Le Monde è un bene comune. La vecchia guardia del quotidiano costituita dai precedenti presidenti della società dei redattori lancia un messaggio chiaro ai propri futuri editori. «L’avvenire di Le Monde non può prestarsi a speculazioni in funzione di interessi politici o economici estranei alla libertà della stampa. Le Monde deve restare il luogo dell’esercizio delle libertà di pensare, di indagare e di scrivere. Le Monde è un bene comune, che deve essere tutelato».

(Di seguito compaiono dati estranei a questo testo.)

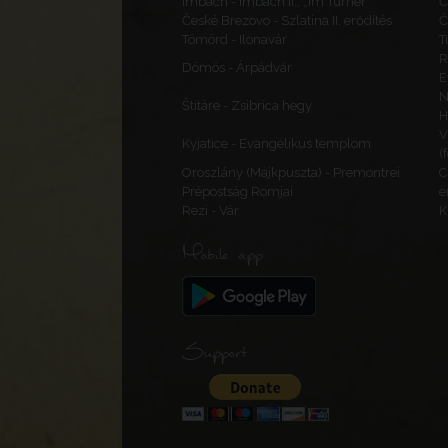
Imbach - Imbach II., „Im Turner”
Č
České Brezovo - Szlatina II. erődítés
Č
Tömörd - Ilonavár
T
R
Dömös - Árpádvár
E
N
Štitáre - Zsibrica hegy
H
V
Kyjatice - Evangélikus templom
(
Oroszlány (Majkpuszta) - Premontrei
C
Prépostság Romjai
e
Rezi - Vár
K
Mobile app
Support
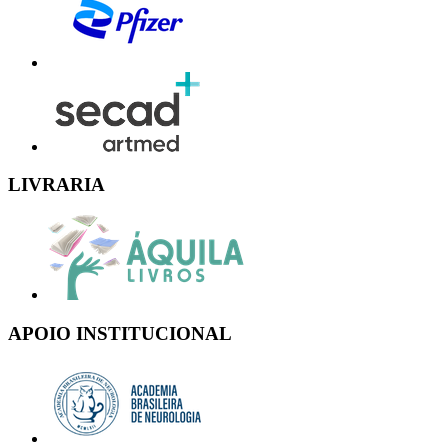
LIVRARIA
APOIO INSTITUCIONAL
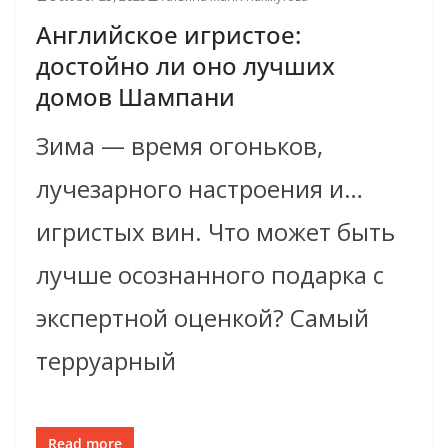
Английское игристое:
достойно ли оно лучших
домов Шампани
Зима — время огоньков,
лучезарного настроения и…
игристых вин. Что может быть
лучше осознанного подарка с
экспертной оценкой? Самый
терруарный
Read more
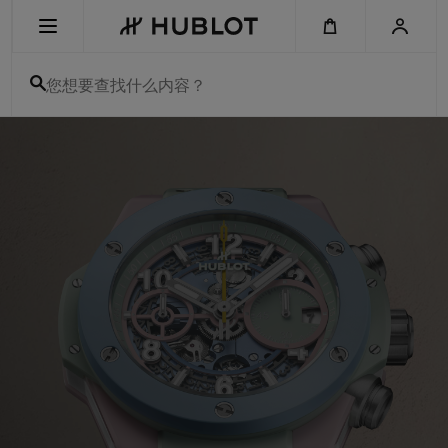
Skip
to
main
content
您想要查找什么内容？
宇
舶
最近搜索
表
-
无最近搜索记录
瑞
士
男
新品腕表
女
奢
侈
腕
表
和
计
时
码
表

Come è finita l’eccezione del “giornale dei giornalisti”? Le Monde è sommerso da una montagna di debiti, circa 100 milioni di euro, con una rata da dieci da saldare già a luglio, c’è una formula editoriale da rilanciare a fronte di una progressiva erosione del pubblico dei lettori (320mila copie la tiratura) e soprattutto un gruppo da ristrutturare. Nella sua lunga, appassionante e complicata storia il foglio parigino ha conosciuto balzi in avanti strepitosi e altrettanti crolli pericolosi che ne hanno messo spesso in gioco l’esistenza. Come dimenticare la “giornata delle porte aperte” del 1995 in cui furono le sottoscrizioni dei lettori a salvarlo dal crack finanziario. Un giornale che ha perso la capacità di fidelizzare il lettore con battaglie ideali forti: il furore giornalistico coinvolgente del Maggio francese, la critica feroce all’esercito nazionale nella guerra d’Algeria, l’ostilità alla deriva del mitterandismo e le splendide corrispondenze da tutto il mondo.
La vittoria alle elezioni presidenziali di Nicolas Sarkozy ha coinciso con la fine dell’era di Jean-Marie Colombani, il giornalista del “Siamo tutti americani” all’indomani dell’11 settembre. Una direzione ultradecennale, che se in un primo momento aveva rilanciato le ambizioni del quotidiano con lo sbarco sul web, con numerose acquisizioni e innovazioni dell’edizione cartacea poi non ha mai risolto i nodi strutturali del malfunzionamento della scommessa editoriale più bella del dopo secondo guerra mondiale. Si è costruito un colosso dai piedi di argilla.
Lentezza nei meccanismi decisionali, un management non all’altezza e un prodotto con pochi slanci della “Grandeur” pioneristica del primo Le Monde. Paradigmatica è stata l’idea di Colombani di dividere i destini del Le Monde cartaceo e da quello sul web con la creazione della società indipendente Le Monde Interactif. Una scelta dettata dalla volontà di non appesantire conti già in rosso, ma che si è rivelata un boomerang visto il successo del giornale on-line. Una delle prime mosse del nuovo corso sarà quello di riaccordare le due entità.
Nel cambiamento irrinunciabile non si modifica tuttavia la sfida originale di Le Monde, che dovrà essere raccolta dal nuovo management, sintetizzata nell’editoriale celebrativo del numero mille a firma del direttore Beuve Mery. «Le Monde raggiunge il millesimo numero. Breve tappa nella vita di un grande giornale. Nei nostri primi tre anni abbiamo vissuto agiatamente nella più perfetta indipendenza. Le Monde si sforzerà di assicurare ai propri lettori, senza il pregiudizio sulle opinioni politiche che animano le discussioni, l’informazione più completa, più seria e più vera possibile».